TEXT SHOWN ::

The plaintiff is, and long has been, a public utility. As such, it is subject to a tax on its gross earnings as prescribed by §§ 12-264 and 12-265 of chapter 212 of the General Statutes. The plaintiff is subject to accounting regulation by the public utilities commission. Accounting regulations are prescribed in the uniform system of accounts, referred to herein as the uniform system. In 1962, uniform systems [148]*148were in effect for both electric and gas utilities, and each was dated January 1, 1941. In 1963 and 1964 the uniform systems in effect for both electric and gas utilities were those of January 1, 1963. There are separate uniform systems for electric utilities and gas utilities. The portions of both uniform systems which are pertinent to our consideration are basically identical. Citations to the uniform systems will be by section number and will refer to the electric regulations, since the specific issues here involved relate to electric company accounts.
In the years 1962,1963 and 1964, the plaintiff duly reported its gross earnings taxes and paid them in full. On March 28, 1966, after an audit by the defendant, the plaintiff was notified of the assessment of additional gross earnings taxes for the years 1962, 1963 and 1964. The plaintiff filed a timely request for a hearing on the assessment pursuant to General Statutes § 12-268Í, which was [149]*149granted. On April 3, 1967, after a hearing on May 12, 1966, the plaintiff received a second notice of assessment for the years 1962, 1963 and 1964 in lesser amounts than the original assessment, and which superseded the original assessment. Pursuant to § 12-2681 the plaintiff next filed an appeal with the Superior Court in Hartford County, appealing from the April 3 assessment. The defendant filed an answer to the plaintiff’s petition. The case thereafter came to this court on a reservation, with the questions as already noted.
The basic issue with which we are faced concerns General Statutes § 12-264, and the term therein “gross earnings.” We must determine whether contributions in aid of construction, transmission receipts and transmission credits are included within that term.2 Thus, in order to answer the questions proffered, we must determine the meaning of “gross earnings” as employed in § 12-264.
I
Section 12-264, whose predecessor was amended in 1945 (Cum. Sup. 1945, §298h), states: “Gross earnings . . . shall include all income classified as operating revenues by the public utilities commission in the uniform systems of accounts prescribed by said commission . . . , all income classified in said uniform systems of accounts as income from merchandising, jobbing and contract work, income from nonutility operations and revenues from lease of physical property not devoted to utility operation, [150]*150and receipts from the sale of residuals and other byproducts obtained in connection with the production of gas, electricity or steam.” The initial question with which we are faced is the interpretation of the term “shall include.” The plaintiff argues that the term is one of limitation, that the items which follow it are the only items which may be included in taxable gross earnings. The defendant argues, to the contrary, that “gross earnings” merely includes the items stated and that other items may be prescribed by the commission.

TASK ::
Update the gross earnings tax passage by restating everything from "The basic issue" down to "in § 12-264.", with "proffered" changed to "presented". The listing plays no part in what follows.

DATASET SECTION ::
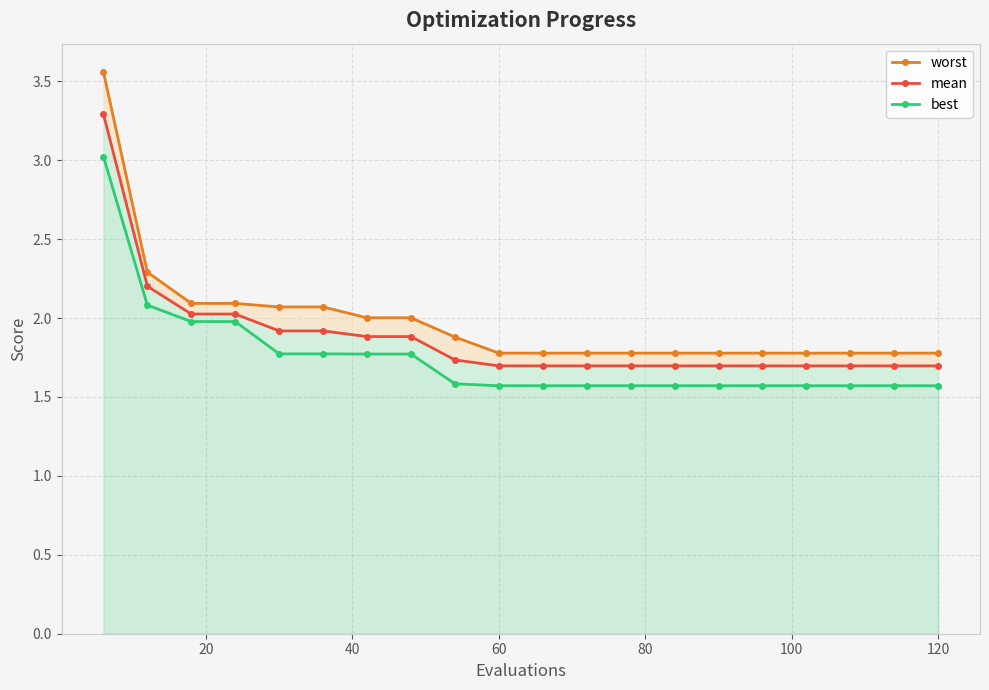

True or false: worst has a value of 0.5 at 60.

False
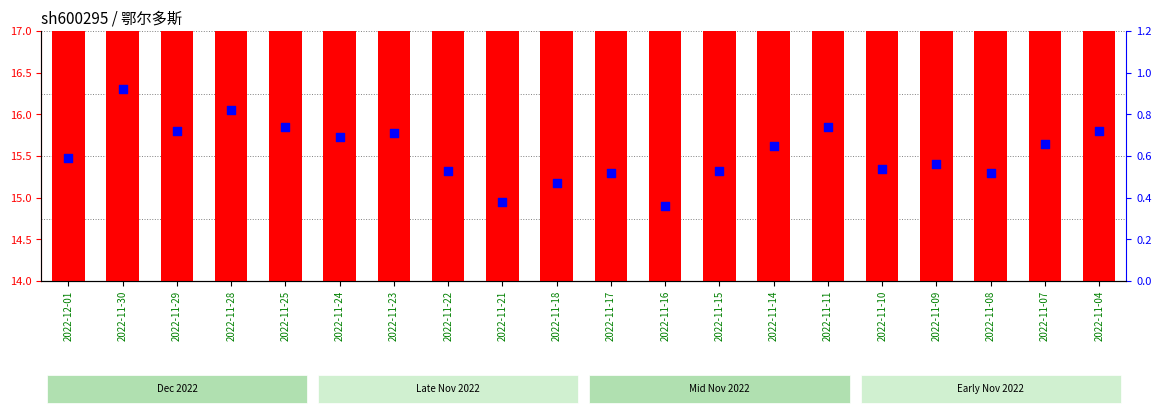

Which series has the widest spread of Y values?

price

ANSWER FOR THIS EXERCISE ::
The basic issue with which we are faced concerns General Statutes § 12-264, and the term therein “gross earnings.” We must determine whether contributions in aid of construction, transmission receipts and transmission credits are included within that term.2 Thus, in order to answer the questions presented, we must determine the meaning of “gross earnings” as employed in § 12-264.